The chief executive of JP Morgan has said the bank may cut its UK workforce by more than 25% if different financial rules are adopted following Brexit, according to BBC News.
Boss Jamie Dimon said drastic staff cuts were not needed immediately after the referendum but in the longer term there may be cuts if Brexit talks failed to ensure a smooth transition and an outcome which is similar to current arrangements. Dimon said failure to achieve this would harm London’s status as a global financial hub.
In the run-up to the referendum, Dimon said that around 4,000 jobs would be lost if the UK voted to leave the European Union.
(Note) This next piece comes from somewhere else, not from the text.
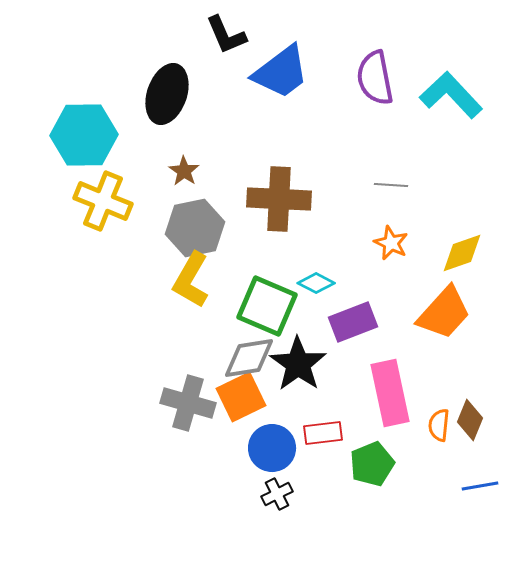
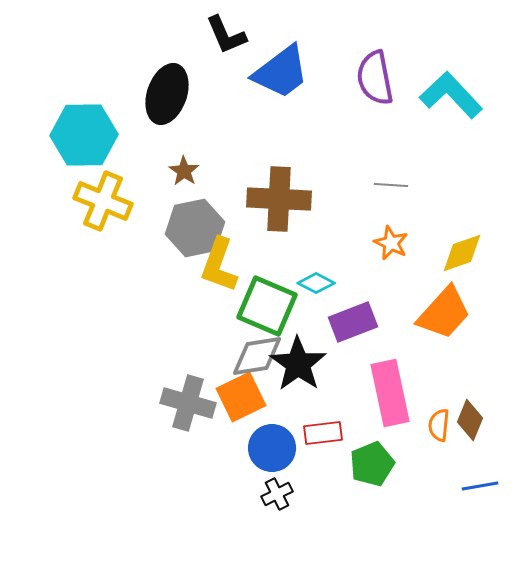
yellow L-shape: moved 28 px right, 15 px up; rotated 10 degrees counterclockwise
gray diamond: moved 8 px right, 2 px up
Critics said this was part of ‘Project Fear’. The job losses were subsequently revised down to around 500 – 1,000 posts.
Dimon said: “If we can’t find reciprocal recognition of rules – and there are a lot of people who are mad with the Brits for leaving and want their pound of flesh – then it could be bad. It could be more than 4,000.”
A government spokesperson said that the country’s competitiveness would be preserved following Brexit, and that a partnership with the EU “based on our rules and regulations being the same at the start and on our shared belief in free trade and a commitment to regulatory standards” would be established.
JP Morgan and fellow leading bank Goldman Sachs have indicated they will move substantial parts of their EU operations to Frankfurt if the resulting arrangements are not satisfactory.